Rollback is not optional. If your agent can create something, it must be able to undo that creation completely. The 9-step rollback wasn't fun to build, but it's the reason I can sleep at night. A failed provisioning that leaves orphaned resources across Docker, MySQL, nginx, and DNS is worse than a provisioning that never started.
The boring stuff is most of the work. The agent provisioning system is maybe 20% of the codebase. The rest is billing integration, customer portal, admin dashboard, health monitoring, backup systems, self-healing agents, deployment automation, security hardening, and documentation. The AI part is the most interesting 20%. The other 80% is what makes it a business.

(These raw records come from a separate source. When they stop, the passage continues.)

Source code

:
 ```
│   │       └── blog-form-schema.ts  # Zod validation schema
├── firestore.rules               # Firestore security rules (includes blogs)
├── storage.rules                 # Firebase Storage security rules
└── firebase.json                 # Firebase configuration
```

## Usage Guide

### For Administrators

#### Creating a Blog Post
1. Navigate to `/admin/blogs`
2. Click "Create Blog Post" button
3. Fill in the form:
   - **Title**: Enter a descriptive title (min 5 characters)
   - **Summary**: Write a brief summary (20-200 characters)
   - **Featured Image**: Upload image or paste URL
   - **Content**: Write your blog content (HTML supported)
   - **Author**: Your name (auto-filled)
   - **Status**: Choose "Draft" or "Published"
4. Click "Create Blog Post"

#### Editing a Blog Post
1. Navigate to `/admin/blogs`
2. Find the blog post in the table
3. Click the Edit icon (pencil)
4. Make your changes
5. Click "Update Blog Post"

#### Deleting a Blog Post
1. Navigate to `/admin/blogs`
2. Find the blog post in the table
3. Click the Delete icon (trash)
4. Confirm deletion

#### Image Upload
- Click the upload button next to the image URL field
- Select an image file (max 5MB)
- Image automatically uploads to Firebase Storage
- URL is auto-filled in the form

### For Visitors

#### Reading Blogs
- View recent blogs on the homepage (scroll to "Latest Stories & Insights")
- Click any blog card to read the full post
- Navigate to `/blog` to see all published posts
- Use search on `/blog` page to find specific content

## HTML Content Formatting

Start with the hardest workflow. I built provisioning first because it's the most complex and the most valuable. If the agent can handle 20 interdependent steps with rollback on failure, everything else (patching, deletion, domain management) is simpler by comparison. Prove the hard thing works, then expand.
See Autonomous Hosting in Action
Start a 30-day free trial. Your site will be live in about three minutes -- no humans involved.
Start Free TrialThe Category Bet
The hosting industry has been doing the same thing for 20 years: rent servers, hire ops teams, build control panels, charge a markup on labor. AI chatbots and "AI-powered" marketing pages are getting bolted onto this same model, and it changes nothing fundamental about the economics or the architecture.
Autonomous hosting is a different bet. It says: the operational layer itself can be automated by AI agents, not just assisted by them. The agent doesn't help a human provision a site -- the agent is the operator. That changes the cost structure, the consistency, the speed, and the scalability of the entire business.
I don't know if MojoShine will be the one that defines this category. But I'm confident the category exists, because the economics are too compelling to ignore. A hosting platform that runs itself at near-zero operational cost will always be able to offer better pricing, faster provisioning, and more consistent operations than one that depends on human labor for every step.
The question isn't whether autonomous hosting will happen. It's whether it's happening now. I think it is. And I built the system to prove it.